Accidents often occur in the earth-typhoons, floods, earthquakes, traffic accidents and so on. Whether these accidents can be timely and effectively responded to has been an important indicator to judge whether a region is advanced or not. IoT provide a possibility to solve such emergent problems by intelligent monitoring, diagnosis and repair. For example, coastal cities are often attacked by typhoons, if typhoon meteorological identification and early warning can be effectively carried out, many unnecessary property and personnel losses can be reduced. Accurate typhoon prediction has very important practical significance. However, current typhoon monitoring and prediction are mainly based on simulation with meteorological data; the accuracy still needs to be improved. Nowadays, the technology of Internet of Things (IoT) and remote sensing technology become more and more closely linked; many IoT systems in smart cities' can obtain high-resolution remote sensing image data. Therefore, it is possible to use urban IoT system to realize the early warning of typhoon. In this paper, we propose a deep learning method for typhoon cloud recognition and typhoon center location, and design a general algorithm framework, including data preprocessing, model training and parameter selection, test and result analysis. Besides, we implement a typhoon early warning demo system. The experimental results show that our algorithm is better than the traditional methods in recognition accuracy.

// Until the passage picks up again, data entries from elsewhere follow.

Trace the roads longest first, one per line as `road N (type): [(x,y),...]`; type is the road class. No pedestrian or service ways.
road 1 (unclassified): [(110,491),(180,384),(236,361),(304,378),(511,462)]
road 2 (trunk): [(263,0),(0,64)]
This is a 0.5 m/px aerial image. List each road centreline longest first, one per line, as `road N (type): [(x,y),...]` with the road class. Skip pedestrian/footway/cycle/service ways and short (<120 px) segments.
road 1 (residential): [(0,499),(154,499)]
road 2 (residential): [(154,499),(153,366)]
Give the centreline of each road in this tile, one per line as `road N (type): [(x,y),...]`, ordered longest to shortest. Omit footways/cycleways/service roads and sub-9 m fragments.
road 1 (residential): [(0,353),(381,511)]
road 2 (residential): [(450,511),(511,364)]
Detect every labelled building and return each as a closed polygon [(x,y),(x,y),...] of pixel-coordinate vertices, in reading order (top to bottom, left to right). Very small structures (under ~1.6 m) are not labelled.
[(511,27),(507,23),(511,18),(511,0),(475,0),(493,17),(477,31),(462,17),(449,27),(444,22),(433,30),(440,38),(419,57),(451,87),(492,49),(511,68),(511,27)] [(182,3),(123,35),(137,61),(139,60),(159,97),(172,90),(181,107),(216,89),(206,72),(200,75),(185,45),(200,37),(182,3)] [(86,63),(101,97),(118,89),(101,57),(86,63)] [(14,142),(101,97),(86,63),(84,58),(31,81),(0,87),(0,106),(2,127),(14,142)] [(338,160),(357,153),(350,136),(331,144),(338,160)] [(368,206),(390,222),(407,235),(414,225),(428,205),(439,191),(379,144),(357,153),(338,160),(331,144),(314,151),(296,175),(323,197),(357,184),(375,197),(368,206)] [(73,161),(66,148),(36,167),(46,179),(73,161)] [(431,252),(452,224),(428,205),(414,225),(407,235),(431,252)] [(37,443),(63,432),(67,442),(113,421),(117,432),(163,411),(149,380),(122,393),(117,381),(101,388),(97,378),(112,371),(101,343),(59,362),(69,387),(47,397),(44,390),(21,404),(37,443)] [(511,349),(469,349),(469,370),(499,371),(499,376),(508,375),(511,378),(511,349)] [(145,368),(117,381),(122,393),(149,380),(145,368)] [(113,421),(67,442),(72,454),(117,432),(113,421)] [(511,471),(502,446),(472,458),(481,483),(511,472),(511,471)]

机译:事故经常发生在地球,洪水,地震,交通事故等中。这些事故是否可以及时,有效地回应是判断区域是否先进的重要指标。 IOT通过智能监测,诊断和维修提供了解决此类出现问题的可能性。例如,沿海城市往往受到Typhoons的攻击,如果台风气象鉴定和预警可以有效地进行,则可以减少许多不必要的财产和人员损失。精确的台风预测具有非常重要的实际意义。然而,目前的台风监测和预测主要基于具有气象数据的模拟;仍然需要提高准确性。如今,物联网(物联网)和遥感技术的技术变得越来越紧密;智能城市中的许多IOT系统可以获得高分辨率遥感图像数据。因此,可以使用城市物联网系统实现台风的预警。在本文中,我们提出了一种深入学习方法,用于台风云识别和台风中心位置,设计一般算法框架,包括数据预处理,模型训练和参数选择,测试和结果分析。此外,我们实施了台风预警演示系统。实验结果表明,我们的算法优于传统方法的识别准确性。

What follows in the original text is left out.